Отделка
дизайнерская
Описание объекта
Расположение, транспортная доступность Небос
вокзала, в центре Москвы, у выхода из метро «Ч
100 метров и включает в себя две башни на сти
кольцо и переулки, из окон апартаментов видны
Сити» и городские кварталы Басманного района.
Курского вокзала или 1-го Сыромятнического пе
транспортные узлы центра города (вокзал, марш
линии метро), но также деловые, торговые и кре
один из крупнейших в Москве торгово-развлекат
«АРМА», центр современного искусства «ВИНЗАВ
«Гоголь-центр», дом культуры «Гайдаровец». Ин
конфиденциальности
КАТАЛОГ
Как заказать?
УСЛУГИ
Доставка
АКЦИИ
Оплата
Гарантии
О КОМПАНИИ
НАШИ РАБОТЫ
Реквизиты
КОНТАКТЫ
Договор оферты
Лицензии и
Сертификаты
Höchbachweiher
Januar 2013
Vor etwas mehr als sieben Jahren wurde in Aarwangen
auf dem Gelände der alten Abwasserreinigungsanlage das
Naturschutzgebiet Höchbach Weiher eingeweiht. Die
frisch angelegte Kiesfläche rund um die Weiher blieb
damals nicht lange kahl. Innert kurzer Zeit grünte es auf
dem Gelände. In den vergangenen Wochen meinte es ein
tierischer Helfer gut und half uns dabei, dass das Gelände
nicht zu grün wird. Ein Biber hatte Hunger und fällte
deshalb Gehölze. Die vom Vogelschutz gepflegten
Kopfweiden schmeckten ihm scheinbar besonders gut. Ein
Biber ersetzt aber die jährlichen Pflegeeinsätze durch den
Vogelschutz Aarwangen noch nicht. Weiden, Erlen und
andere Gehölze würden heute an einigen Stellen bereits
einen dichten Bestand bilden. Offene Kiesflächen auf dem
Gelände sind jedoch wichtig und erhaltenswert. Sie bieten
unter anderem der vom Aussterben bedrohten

==

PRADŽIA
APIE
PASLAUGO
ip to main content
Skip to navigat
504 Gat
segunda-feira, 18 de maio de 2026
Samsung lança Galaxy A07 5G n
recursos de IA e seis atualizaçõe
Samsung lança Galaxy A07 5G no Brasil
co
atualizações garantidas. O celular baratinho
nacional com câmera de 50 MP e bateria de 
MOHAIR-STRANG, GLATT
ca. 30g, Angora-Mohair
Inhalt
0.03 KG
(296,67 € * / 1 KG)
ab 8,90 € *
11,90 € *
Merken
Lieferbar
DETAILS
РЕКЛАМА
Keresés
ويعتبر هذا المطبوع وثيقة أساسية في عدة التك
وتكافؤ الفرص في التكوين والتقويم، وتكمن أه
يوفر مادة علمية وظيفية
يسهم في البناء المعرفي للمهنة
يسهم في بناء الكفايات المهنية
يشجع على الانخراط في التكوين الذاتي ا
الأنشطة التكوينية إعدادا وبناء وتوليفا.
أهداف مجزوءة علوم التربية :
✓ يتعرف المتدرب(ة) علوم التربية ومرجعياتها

==

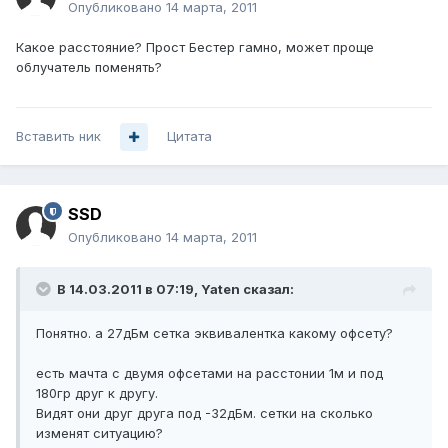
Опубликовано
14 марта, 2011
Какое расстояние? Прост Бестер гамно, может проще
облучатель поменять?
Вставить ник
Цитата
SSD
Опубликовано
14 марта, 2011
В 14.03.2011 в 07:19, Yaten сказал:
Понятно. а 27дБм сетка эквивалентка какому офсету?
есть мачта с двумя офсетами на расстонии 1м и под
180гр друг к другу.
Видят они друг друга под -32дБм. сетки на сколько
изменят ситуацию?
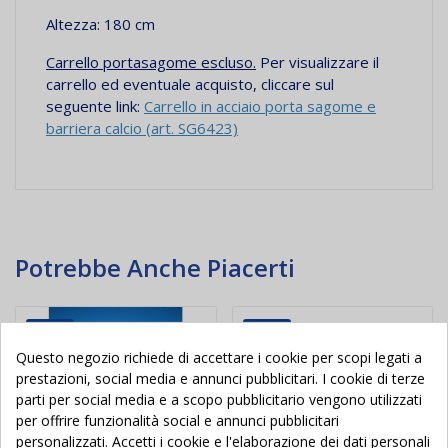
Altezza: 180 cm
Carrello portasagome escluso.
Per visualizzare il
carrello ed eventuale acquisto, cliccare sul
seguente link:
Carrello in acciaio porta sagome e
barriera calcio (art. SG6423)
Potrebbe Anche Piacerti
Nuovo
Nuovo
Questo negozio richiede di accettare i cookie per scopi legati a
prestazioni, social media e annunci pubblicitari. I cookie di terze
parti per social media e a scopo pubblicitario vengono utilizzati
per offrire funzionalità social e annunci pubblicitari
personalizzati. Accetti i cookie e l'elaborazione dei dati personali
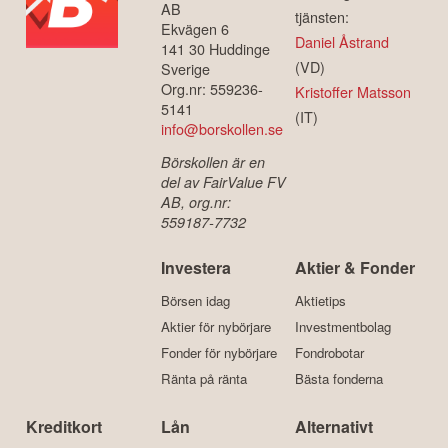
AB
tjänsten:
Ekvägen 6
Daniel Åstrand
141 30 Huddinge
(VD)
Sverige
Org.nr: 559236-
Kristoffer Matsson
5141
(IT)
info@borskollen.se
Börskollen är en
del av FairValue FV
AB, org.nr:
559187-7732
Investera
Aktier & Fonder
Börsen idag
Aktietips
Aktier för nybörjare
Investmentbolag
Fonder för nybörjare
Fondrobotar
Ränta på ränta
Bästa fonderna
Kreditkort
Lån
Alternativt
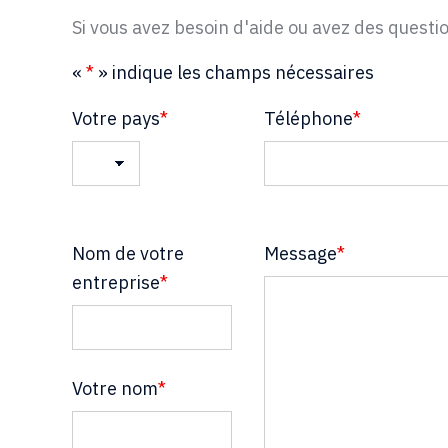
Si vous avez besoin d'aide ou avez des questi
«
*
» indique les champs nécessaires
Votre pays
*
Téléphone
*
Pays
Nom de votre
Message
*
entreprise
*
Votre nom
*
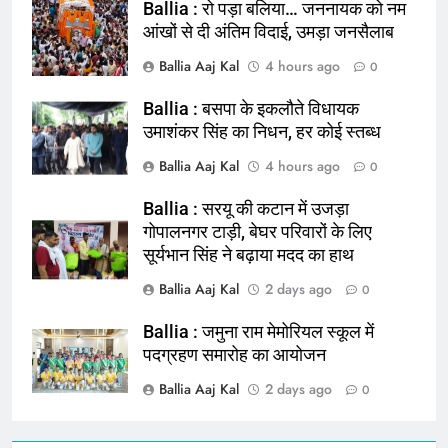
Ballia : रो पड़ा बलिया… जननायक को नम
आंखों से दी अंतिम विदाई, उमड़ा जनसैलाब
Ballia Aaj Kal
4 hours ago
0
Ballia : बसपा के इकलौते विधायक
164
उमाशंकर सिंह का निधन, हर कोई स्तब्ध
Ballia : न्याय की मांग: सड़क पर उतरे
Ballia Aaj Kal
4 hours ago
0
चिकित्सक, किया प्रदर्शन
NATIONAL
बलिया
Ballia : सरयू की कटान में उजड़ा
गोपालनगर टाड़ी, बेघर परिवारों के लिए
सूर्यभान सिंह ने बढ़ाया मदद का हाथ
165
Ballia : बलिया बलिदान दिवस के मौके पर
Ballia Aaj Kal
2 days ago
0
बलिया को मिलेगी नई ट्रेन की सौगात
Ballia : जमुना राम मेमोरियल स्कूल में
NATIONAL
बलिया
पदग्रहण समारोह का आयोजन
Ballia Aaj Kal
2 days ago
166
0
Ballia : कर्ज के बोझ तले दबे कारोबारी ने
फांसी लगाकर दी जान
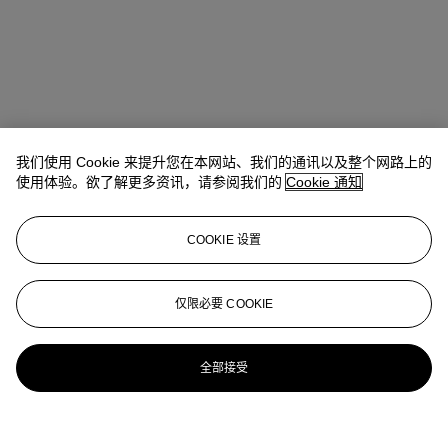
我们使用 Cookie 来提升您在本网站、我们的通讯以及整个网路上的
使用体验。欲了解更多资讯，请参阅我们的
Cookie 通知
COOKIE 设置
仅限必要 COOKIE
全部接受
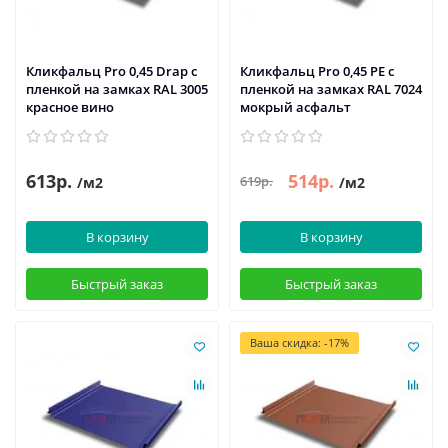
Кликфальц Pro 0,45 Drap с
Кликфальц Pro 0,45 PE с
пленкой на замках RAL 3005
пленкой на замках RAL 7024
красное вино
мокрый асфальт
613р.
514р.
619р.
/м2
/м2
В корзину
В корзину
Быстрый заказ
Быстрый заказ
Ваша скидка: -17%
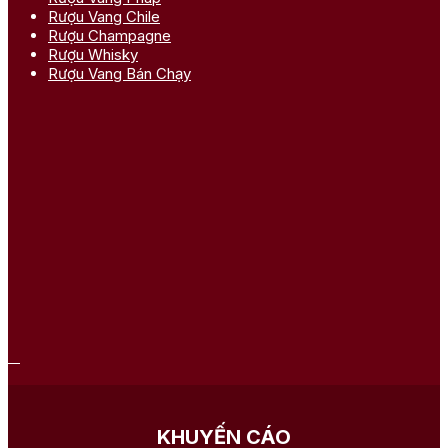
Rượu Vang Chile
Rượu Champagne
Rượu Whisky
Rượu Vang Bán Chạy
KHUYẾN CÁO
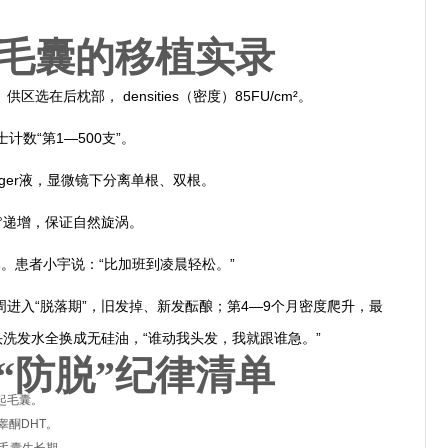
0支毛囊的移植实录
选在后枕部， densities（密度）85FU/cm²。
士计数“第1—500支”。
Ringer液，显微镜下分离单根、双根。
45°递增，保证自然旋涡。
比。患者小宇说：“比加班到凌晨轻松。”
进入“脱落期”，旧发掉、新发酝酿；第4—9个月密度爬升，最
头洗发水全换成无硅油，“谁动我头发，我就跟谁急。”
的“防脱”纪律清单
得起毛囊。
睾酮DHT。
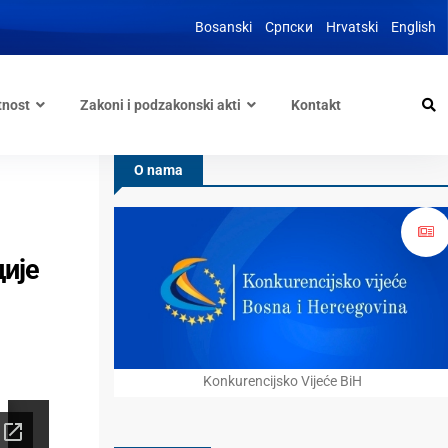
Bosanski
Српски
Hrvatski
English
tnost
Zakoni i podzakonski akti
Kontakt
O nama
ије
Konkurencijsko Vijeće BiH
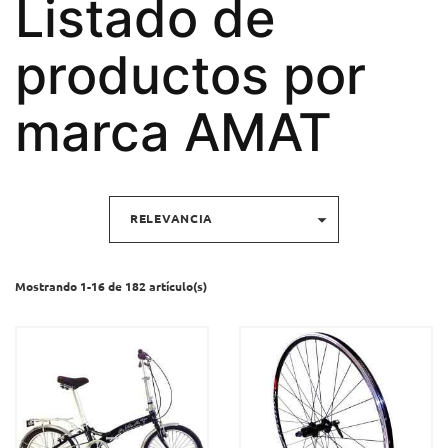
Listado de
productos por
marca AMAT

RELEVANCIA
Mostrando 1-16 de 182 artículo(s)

### EXERCISE
Reproduce the part of the records that opens with the line containing "Rượu Vang Chile" and closes with the line containing "Mostrando 1-16 de 182 artículo(s)", renaming "RELEVANCIA" to "PRECIO" and leaving everything else unchanged. Leave the pictures out of your answer.

### WRITTEN REPLY
Rượu Vang Chile
Rượu Champagne
Rượu Whisky
Rượu Vang Bán Chạy
KHUYẾN CÁO
0支毛囊的移植实录
选在后枕部， densities（密度）85FU/cm²。
士计数“第1—500支”。
Ringer液，显微镜下分离单根、双根。
45°递增，保证自然旋涡。
比。患者小宇说：“比加班到凌晨轻松。”
进入“脱落期”，旧发掉、新发酝酿；第4—9个月密度爬升，最
头洗发水全换成无硅油，“谁动我头发，我就跟谁急。”
的“防脱”纪律清单
得起毛囊。
睾酮DHT。
Bosanski
Српски
Hrvatski
English
tnost
Zakoni i podzakonski akti
Kontakt
O nama
ије
Konkurencijsko Vijeće BiH
Listado de
productos por
marca AMAT

PRECIO
Mostrando 1-16 de 182 artículo(s)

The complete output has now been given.